Advice wanted on garbage collection of sockets for c++ programmer using D
Moritz Maxeiner via Digitalmars-d-learn
digitalmars-d-learn at puremagic.com
Wed Jun 28 06:23:22 PDT 2017
On Wednesday, 28 June 2017 at 12:33:24 UTC, Guillaume Piolat
wrote:
> On Wednesday, 28 June 2017 at 11:34:17 UTC, Moritz Maxeiner
> wrote:
>> Requirement: Do not allocate using the GC
>> Option 1) Use structs with `@disable this`, `@disable
>> this(this)`, and a destructor that checks whether the resource
>> reference is != invalid resource reference before trying to
>> release.
>> Option 2) Use classes with simple constructor/destructor
>> layout.
>> If you want to integrate a check that the requirement holds
>> (with either class or struct), put `if (gc_inFinalizer) throw
>> SomeError` into the class/struct destructor
>
> I don't get it.
You asked for a "_simple_ story about resource release" and the
above two options provide that IMHO.
> It's completely possible to use the full power of GC and be
> deterministic.
Sure, but it's not "simple". With D's GC as the memory allocator
you can currently have
(1) non-deterministic memory management and non-deterministic
object lifetimes:
Use `new` or
`std.experimental.allocator.make!(std.experimental.allocator.gc_allocator.GCAllocator)` for allocation&construction.
The GC will finalize objects with no pointers to them
non-deterministically and deallocate the memory after their
respective finalization.
(2) non-deterministic memory management and deterministic object
lifetimes:
Construct the objects as with (1), but destruct them by
calling `destroy` on them outside of a collection cycle (i.e.
when they, and all their members are still considered "live" by
the GC).
The GC will collect the memory non-deterministically after
there are no more pointers to it.
Warning: You are responsible for ensuring that the GC will
never see an undestroyed object in the collection cycle, because
it might try to finalize (call its `~this`) it.
You can protect yourself against such finalization
attempts by putting `if (gc_inFinalizer) throw Error("Bug! I
forgot to destruct!")` in the objects' respective destructors.

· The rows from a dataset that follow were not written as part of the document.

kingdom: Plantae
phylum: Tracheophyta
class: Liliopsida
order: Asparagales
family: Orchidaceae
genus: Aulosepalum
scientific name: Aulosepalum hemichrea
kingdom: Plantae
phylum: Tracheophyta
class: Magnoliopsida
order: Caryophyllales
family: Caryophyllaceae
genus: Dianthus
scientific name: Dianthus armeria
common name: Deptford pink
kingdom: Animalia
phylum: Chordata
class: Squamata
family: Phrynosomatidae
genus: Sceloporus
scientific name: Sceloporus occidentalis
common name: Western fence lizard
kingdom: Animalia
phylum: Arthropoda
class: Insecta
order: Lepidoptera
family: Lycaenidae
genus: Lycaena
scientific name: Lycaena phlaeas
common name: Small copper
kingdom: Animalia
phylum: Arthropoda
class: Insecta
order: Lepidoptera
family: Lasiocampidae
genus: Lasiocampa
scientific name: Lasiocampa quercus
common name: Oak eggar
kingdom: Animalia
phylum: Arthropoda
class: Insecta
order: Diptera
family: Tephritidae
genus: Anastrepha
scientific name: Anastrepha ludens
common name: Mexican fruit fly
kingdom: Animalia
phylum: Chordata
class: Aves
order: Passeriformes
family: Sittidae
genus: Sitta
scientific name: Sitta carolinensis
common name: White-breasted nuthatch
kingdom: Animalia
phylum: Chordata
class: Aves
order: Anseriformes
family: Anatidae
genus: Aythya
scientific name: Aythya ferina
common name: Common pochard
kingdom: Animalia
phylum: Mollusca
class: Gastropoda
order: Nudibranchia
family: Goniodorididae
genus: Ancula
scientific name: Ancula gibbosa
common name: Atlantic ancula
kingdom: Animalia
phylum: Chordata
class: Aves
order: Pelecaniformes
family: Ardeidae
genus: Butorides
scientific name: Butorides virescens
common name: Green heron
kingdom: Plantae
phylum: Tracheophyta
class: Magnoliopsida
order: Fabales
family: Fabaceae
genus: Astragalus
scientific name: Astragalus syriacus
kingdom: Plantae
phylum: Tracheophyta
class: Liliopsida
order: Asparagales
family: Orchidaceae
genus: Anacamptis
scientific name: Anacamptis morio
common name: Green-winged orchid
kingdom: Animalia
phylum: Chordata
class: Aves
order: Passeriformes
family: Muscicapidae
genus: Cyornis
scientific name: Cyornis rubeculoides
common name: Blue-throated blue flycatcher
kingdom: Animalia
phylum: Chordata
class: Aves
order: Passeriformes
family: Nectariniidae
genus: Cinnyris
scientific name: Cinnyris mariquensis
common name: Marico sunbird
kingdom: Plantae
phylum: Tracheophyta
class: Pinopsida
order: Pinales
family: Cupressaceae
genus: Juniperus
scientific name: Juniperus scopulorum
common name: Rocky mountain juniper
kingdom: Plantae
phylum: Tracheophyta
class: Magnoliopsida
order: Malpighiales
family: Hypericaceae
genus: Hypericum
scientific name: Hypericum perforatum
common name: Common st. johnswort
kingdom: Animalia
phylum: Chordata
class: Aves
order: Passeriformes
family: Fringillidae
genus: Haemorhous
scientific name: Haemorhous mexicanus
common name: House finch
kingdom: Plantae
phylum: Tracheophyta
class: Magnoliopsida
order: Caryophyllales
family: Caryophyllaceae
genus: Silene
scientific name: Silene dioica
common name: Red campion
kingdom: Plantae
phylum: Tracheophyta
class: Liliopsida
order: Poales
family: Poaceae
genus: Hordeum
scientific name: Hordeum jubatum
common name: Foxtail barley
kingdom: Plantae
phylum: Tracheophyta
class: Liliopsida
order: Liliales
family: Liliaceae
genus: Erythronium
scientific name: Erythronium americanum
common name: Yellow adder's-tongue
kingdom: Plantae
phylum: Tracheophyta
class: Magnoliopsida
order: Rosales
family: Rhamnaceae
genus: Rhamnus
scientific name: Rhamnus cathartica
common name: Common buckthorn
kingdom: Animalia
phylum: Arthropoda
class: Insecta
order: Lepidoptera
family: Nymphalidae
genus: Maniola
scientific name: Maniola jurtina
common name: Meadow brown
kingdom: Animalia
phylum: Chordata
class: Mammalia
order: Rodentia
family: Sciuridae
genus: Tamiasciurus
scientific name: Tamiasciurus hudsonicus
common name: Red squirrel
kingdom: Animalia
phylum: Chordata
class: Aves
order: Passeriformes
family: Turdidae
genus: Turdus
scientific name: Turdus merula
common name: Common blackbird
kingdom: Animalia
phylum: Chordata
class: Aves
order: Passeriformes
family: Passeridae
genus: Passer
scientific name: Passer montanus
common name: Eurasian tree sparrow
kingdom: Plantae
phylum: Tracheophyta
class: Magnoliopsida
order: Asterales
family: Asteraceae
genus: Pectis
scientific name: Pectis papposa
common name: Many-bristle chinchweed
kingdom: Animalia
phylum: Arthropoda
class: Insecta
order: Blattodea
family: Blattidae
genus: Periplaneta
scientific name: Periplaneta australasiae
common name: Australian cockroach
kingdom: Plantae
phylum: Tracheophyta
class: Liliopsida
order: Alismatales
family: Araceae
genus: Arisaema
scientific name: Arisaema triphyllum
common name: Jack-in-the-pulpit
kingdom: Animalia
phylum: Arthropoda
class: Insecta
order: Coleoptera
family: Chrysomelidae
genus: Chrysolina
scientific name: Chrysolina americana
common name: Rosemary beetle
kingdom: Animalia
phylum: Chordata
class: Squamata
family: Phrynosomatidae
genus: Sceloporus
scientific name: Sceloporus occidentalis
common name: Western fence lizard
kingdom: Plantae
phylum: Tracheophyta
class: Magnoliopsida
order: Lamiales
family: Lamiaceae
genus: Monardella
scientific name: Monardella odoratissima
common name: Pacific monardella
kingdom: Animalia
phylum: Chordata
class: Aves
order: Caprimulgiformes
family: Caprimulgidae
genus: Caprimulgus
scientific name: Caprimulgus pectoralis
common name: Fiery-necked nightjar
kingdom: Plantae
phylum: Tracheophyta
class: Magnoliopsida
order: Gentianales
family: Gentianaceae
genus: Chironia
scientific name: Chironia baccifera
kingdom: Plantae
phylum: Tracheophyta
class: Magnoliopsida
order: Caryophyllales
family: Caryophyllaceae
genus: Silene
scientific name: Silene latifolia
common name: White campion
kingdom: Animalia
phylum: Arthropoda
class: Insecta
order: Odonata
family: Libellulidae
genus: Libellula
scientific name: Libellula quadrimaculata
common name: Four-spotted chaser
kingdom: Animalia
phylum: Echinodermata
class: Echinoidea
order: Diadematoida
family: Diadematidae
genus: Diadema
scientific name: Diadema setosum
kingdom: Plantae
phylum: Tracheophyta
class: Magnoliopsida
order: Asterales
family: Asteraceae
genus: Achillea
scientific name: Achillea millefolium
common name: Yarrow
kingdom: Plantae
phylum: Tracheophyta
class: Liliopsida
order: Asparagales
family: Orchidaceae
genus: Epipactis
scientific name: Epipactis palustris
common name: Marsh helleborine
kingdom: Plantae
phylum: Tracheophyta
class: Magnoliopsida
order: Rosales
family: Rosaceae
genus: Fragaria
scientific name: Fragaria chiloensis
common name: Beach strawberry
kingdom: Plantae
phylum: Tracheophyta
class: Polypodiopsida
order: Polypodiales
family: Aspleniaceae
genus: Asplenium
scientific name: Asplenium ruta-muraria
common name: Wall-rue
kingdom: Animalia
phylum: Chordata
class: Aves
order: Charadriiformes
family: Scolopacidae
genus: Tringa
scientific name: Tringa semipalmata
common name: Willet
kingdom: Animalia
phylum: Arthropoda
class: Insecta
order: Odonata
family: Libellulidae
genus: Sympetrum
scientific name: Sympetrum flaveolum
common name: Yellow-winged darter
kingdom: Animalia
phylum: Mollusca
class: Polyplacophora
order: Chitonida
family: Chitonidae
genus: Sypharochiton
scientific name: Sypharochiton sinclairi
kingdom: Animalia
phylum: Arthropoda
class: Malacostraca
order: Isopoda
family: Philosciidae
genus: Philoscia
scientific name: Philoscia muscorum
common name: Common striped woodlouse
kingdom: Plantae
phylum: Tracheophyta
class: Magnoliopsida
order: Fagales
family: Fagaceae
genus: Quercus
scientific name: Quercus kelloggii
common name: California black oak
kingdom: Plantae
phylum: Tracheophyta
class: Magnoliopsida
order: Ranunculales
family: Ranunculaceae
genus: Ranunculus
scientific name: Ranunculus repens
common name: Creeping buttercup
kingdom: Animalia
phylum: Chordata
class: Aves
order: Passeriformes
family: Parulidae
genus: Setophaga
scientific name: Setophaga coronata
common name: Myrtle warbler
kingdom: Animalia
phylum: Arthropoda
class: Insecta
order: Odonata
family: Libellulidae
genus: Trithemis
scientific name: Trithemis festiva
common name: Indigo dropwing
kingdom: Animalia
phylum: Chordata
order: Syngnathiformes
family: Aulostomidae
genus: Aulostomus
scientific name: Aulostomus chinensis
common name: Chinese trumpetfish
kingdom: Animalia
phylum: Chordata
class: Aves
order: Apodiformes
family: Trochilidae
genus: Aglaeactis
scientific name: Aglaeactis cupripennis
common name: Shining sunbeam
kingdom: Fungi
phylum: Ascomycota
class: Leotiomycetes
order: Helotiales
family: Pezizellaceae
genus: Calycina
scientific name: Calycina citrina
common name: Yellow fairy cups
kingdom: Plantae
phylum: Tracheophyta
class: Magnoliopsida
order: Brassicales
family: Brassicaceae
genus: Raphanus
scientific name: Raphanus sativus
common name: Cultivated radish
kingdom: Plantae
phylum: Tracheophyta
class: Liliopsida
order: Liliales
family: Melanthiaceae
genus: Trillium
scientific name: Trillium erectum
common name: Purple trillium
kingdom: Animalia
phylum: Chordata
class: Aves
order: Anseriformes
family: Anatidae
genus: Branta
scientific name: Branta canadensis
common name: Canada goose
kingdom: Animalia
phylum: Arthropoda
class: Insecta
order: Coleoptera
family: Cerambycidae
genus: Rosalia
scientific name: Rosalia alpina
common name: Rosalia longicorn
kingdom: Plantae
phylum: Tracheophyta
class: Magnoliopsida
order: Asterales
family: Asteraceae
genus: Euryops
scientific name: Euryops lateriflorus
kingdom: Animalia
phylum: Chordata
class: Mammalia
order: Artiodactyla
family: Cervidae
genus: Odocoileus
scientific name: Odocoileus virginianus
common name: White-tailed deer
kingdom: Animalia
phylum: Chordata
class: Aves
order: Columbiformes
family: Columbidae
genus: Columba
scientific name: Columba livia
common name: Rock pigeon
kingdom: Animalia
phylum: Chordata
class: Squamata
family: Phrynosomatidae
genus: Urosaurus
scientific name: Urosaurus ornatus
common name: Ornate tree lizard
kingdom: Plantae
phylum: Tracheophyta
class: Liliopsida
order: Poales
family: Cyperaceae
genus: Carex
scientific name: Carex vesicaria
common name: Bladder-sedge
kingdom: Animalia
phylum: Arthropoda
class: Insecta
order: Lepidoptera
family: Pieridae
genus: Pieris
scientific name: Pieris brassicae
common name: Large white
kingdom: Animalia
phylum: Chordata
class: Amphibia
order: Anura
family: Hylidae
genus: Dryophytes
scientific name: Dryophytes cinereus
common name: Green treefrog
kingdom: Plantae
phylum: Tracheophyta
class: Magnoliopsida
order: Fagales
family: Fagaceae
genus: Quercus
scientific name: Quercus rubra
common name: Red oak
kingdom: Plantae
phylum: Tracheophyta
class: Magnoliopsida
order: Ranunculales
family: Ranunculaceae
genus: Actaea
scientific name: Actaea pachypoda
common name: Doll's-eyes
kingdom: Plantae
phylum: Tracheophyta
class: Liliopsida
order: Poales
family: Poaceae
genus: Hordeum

(3) deterministic memory management and deterministic object
lifetimes:
Construct the objects as with (1), but destruct&deallocate
them by calling
`std.experimental.allocator.dispose!(std.experimental.allocator.gc_allocator.GCAllocator)`on them outside of a collection cycle.
The GC will not do anything for those objects.
Same warning as (2) applies.
> I'm out of this very _confused_ discussion.
I'm honestly not sure what's confusing about it.